February 27, 2017
By: Christine V. Williams
Not Legal Advice: Please consult your attorney for specific legal advice that may apply to you
In the Government’s 2016 fiscal year, it recovered $4.7 billion in settlements and judgments under the False Claims Act (“FCA”); becoming the third highest year in recovery. Attorney General Sessions has indicated that the FCA violations will be aggressively pursued under this administration.
The FCA provides a cause of action against anyone who submits or causes to be submitted a false claim to the Government. Violation of the FCA exposes a person or company to treble damages (three times the actual damages) and has a mandatory penalty for each false claim. The FCA is a civil statute that is remedial in nature but punitive in design due to these treble damages and mandatory minimum penalty provisions. The FCA’s mandatory penalties may be imposed even where the government has suffered no damages. In 2016, the mandatory penalties were adjusted by various agencies, including the Department of Justice (“DOJ”).
Mandatory Penalties/Fines Per Claim (Invoice) Doubled In 2016
(a) For claims or statements made on or before October 23, 1996, the minimum penalty which may be assessed under 31 U.S.C. 3729 is $5,000 and the maximum penalty is $10,000.
(b) For claims or statements made after October 23, 1996, but before August 1, 2016, the minimum penalty which may be assessed under 31 U.S.C. 3729 is $5,500 and the maximum penalty is $11,000.

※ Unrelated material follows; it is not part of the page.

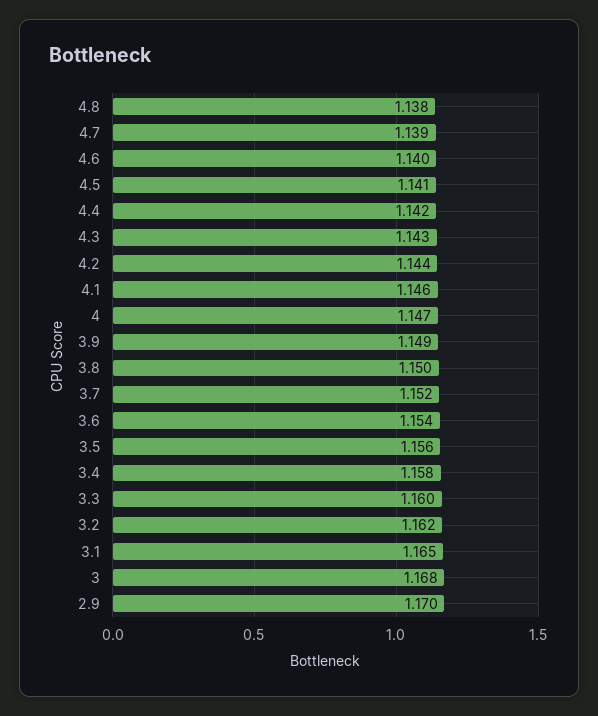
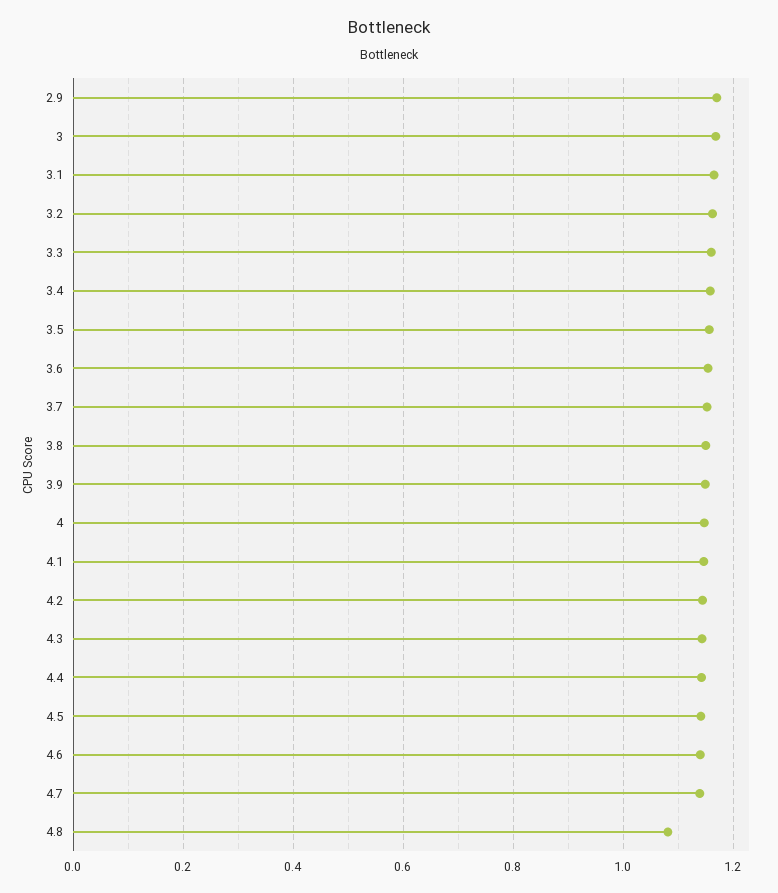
4.8: 1.138 -> 1.08

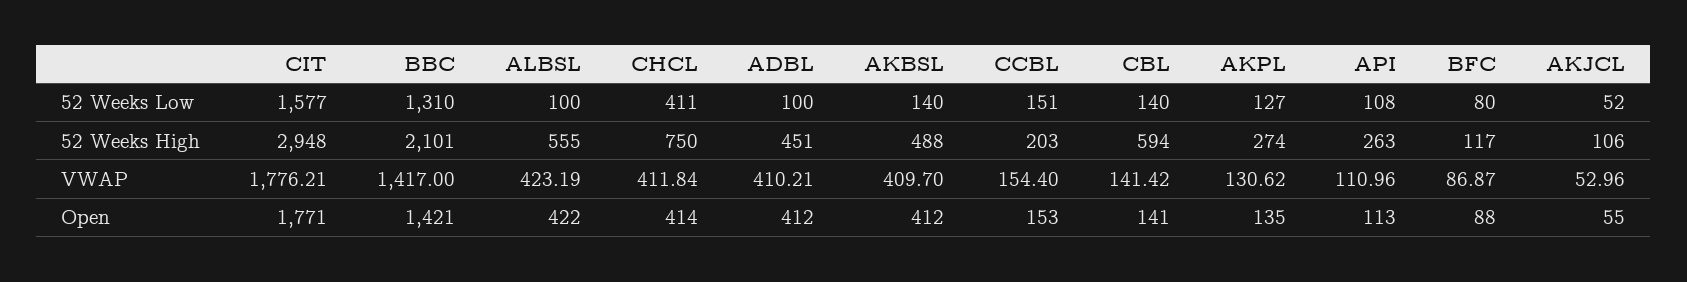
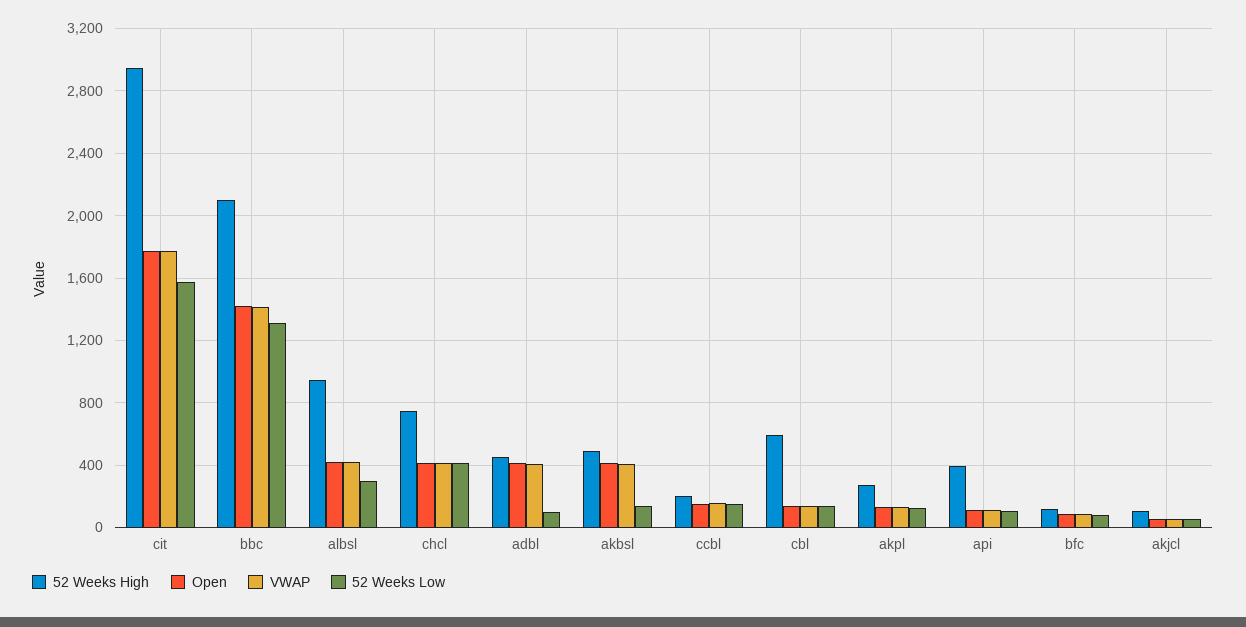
52 Weeks Low, ALBSL: 100 -> 300
52 Weeks High, ALBSL: 555 -> 950
52 Weeks High, API: 263 -> 400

(c) For claims or statements made on or after August 1, 2016, but before January 1, 2017, the minimum penalty which may be assessed under 31 U.S.C. 3729 is $10,781 and the maximum penalty is $21,563.
DOJ Applies the Annual Adjustment Retroactively in 2017
After the fines were doubled, due to a law passed by Congress in 2015 which made up for no adjustments being made for years, a formula was put in place to adjust the damages for inflation annually. On February 3, 2017, the DOJ not only made this annual inflation adjustment but made it retroactive to FCA violations that occurred after November 2, 2015, when Congress passed the annual adjustment law. In practice, for potential FCA defendants, this could mean that those defendants face increases adjustments to the fines as the case progresses. Some have speculated that threat of these types of adjustment could be used by the DOJ to leverage a settlement as the stakes in a case continue to rise.
The U.S. Supreme Court Revives a Case under the Escobar Standard
Universal Health Services v. Escobar (2016)
There was a split between the circuit courts in regards to implied liability under the FCA. (For the full update from Outlook Law, please click here: https://outlooklaw.com/wp-content/uploads/2016/06/FCA-Liability-Implied-Certification.pdf.) Specifically, some courts held contractors liable for “implied” certifications, meaning a Government contractor impliedly certifies that everything is true that is a condition of payment. Other courts imposed liability only when such certification is explicit. A few circuits found themselves in the middle-not imposing an automatic liability trigger, which all out implied certification seems to do, and not requiring full and explicit certifications to hold a Government contractor liable.
On June 16, 2016, the U.S. Supreme Court unanimously resolved the circuit split. The key questions resolved were the following: (1) omissions are misrepresentations, thereby implied certifications that are false may be a basis for liability if they are made knowingly and are material; (2) the FCA’s definition of what constitutes a defendant’s state of mind (or knowingly) when submitting an invoice is that the defendant must have implied or actual knowledge that the subject is material to inducing payment; and (3) the FCA definition of materiality cannot be so expansive so as to include every minor or insubstantial violation; especially when the Government routinely knows about the minor violation and pays such invoices anyway.
Since Escobar and now the U.S. Supreme Court Weighs In
Since the Escobar decision, courts have applied the standard somewhat differently with both the plaintiffs’ and the defendants’ bars declaring victory. In February of 2017, the U.S. Supreme Court revived a case that the Second Circuit dismissed under the implied liability theory. The Second Circuit had ruled that in order to be covered by the FCA, express compliance with a law or regulation must be a pre-requisite to payment. The U.S. Supreme Court weighed in stating that the Second Circuit must re-evaluate the case using the standards outlined above, not that whether or not the certification was an explicit and a condition of payment.
With increased fines, annual adjustments, and the Courts willing to apply the implied liability standard of Escobar, a Government contractor would be well-served to have a robust compliance system in place that ensures true and accurate certifications for its contracts, including those that are firm fixed price (which many have mistakenly believed are not at risk under the FCA).